What would help: for each stdlib module that doesn’t work in the Emscripten (or WASI), document that this is the case and link to suggested workarounds, e.g. a new “Python in the Browser” page.

My short summary of the PEP-387 compatibility argument is that the PEP requires you to avoid removing multiprocessing on e.g. Linux, but (IMO) does not require that you support multiprocessing on a new platform that doesn’t even have a process model. Nonetheless, “The steering council may grant exceptions to this policy.” and for the avoidance of doubt we could propose that they endorse a documentation-based approach as above.

To be clear, I agree here - documenting that things don’t work on a new platform, as part of adding that platform, is perfectly fine (even to be expected).
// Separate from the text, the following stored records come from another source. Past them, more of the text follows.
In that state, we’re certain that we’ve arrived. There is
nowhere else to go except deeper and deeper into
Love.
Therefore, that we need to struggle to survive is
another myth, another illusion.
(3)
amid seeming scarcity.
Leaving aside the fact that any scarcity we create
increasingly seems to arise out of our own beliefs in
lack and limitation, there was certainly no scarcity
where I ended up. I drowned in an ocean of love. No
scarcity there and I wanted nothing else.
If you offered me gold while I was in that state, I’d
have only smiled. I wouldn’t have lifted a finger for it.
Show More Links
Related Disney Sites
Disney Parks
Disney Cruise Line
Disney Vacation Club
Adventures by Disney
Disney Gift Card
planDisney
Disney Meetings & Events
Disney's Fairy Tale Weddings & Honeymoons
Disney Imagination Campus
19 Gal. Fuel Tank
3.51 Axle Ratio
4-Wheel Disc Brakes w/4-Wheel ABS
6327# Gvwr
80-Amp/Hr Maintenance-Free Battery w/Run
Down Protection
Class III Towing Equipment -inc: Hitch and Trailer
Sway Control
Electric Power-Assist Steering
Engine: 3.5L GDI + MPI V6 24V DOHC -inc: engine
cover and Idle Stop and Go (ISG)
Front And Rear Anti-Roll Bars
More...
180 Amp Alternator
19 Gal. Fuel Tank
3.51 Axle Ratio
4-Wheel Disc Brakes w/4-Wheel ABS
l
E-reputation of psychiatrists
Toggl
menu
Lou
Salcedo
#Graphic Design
My point was simply that currently, everyone is entitled to assume that modules like multiprocessing are present and work, and in particular framing certain modules like multiprocessing as somehow more likely to be platform dependent than others is incorrect (in principle - in practice people’s instincts won’t be that far wrong, although I was surprised to discover that sockets aren’t necessarily available in the browser, and no-one has yet said anything about whether tkinter and turtle are available in the browser ).

Going back to the original point of this thread:

1. I think they should simply not be available (ImportError) and the documentation should be changed to explicitly call out that they aren’t available on specific platforms (we already have this with “Availability: Unix” notations)
2. This is difficult - at the moment “pure Python” modules are typically built without platform tags, and it’s the responsibility of the library author and users to ensure it doesn’t get used in a context where required modules aren’t available. Initially, the same principle would work for WASM, but it’s possible that we’d need to add metadata to allow installers to flag that a particular dependency isn’t available on WASM. Doing that without disrupting the simplicity of the basic case where code is all Python and should be assumed to work “everywhere” is a non-trivial problem. For the short term, I’d just leave it as something for package maintainers to be aware of and rely on documentation to say whether they are WASM-compatible.
3. I have no good answer here, other than to point out that as an “outsider”, I don’t actually understand the problem - the distinctions between “emscripten” and “wasi” are far less clear to me than the distinctions between “Windows”, “MacOS” and “Linux”. Hopefully the docs and publicity around “Python in the browser” will start to make that less of an issue over time, though.

Once we reach tier 3, we can update the docs for the appropriate modules.

It’s effectively the same thing. Think of WebAssembly/WASM as the CPU and emscriptern and WASI as the platforms/OSs.